4. The electronic control common rail DME injection system, as recited in claim 2, wherein said dividing element is a flexible film, a periphery of said flexible film is hermetically fixed on an inner wall of said working component.

5. The electronic control common rail DME injection system, as recited in claim 3, wherein said flexible film is made of fluorine rubber.

6. The electronic control common rail DME injection system, as recited in claim 4, wherein said flexible film is made of fluorine rubber.

7. The electronic control common rail DME injection system, as recited in claim 1, wherein said dividing element is a dividing piston which freely moves between said fuel chamber and said working medium chamber.

8. The electronic control common rail DME injection system, as recited in claim 2, wherein said dividing element is a dividing piston which freely moves between said fuel chamber and said working medium chamber.

9. The electronic control common rail DME injection system, as recited in claim 1, wherein a pressure sensor is disposed on said common rail tube for measuring fuel pressure within said common rail tube, wherein a signal output of said pressure sensor communicates with said electronic control unit.
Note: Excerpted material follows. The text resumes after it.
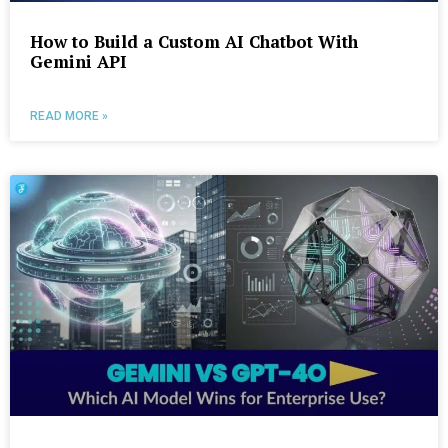
How to Build a Custom AI Chatbot With
Gemini API
READ MORE »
10. The electronic control common rail DME injection system, as recited in claim 2, wherein a pressure sensor is disposed on said common rail tube for measuring fuel pressure within said common rail tube, wherein a signal output of said pressure sensor communicates with said electronic control unit.

11. The electronic control common rail DME injection system, as recited in claim 3, wherein a pressure sensor is disposed on said common rail tube for measuring fuel pressure within said common rail tube, wherein a signal output of said pressure sensor communicates with said electronic control unit.

12. The electronic control common rail DME injection system, as recited in claim 4, wherein a pressure sensor is disposed on said common rail tube for measuring fuel pressure within said common rail tube, wherein a signal output of said pressure sensor communicates with said electronic control unit.

13. The electronic control common rail DME injection system, as recited in claim 5, wherein a pressure sensor is disposed on said common rail tube for measuring fuel pressure within said common rail tube, wherein a signal output of said pressure sensor communicates with said electronic control unit.

14. The electronic control common rail DME injection system, as recited in claim 6, wherein a pressure sensor is disposed on said common rail tube for measuring fuel pressure within said common rail tube, wherein a signal output of said pressure sensor communicates with said electronic control unit.

15. The electronic control common rail DME injection system, as recited in claim 7, wherein a pressure sensor is disposed on said common rail tube for measuring fuel pressure within said common rail tube, wherein a signal output of said pressure sensor communicates with said electronic control unit.

16. The electronic control common rail DME injection system, as recited in claim 8, wherein a pressure sensor is disposed on said common rail tube for measuring fuel pressure within said common rail tube, wherein a signal output of said pressure sensor communicates with said electronic control unit.

17. The electronic control common rail DME injection system, as recited in claim 1, wherein a pressure sensor is disposed on a pipeline between said high-pressure pump and said two-position four-way solenoid valve.

18. The electronic control common rail DME injection system, as recited in claim 3, wherein a pressure sensor is disposed on a pipeline between said high-pressure pump and said two-position four-way solenoid valve.

19. The electronic control common rail DME injection system, as recited in claim 4, wherein a pressure sensor is disposed on a pipeline between said high-pressure pump and said two-position four-way solenoid valve.

20. The electronic control common rail DME injection system, as recited in claim 7, wherein a pressure sensor is disposed on a pipeline between said high-pressure pump and said two-position four-way solenoid valve.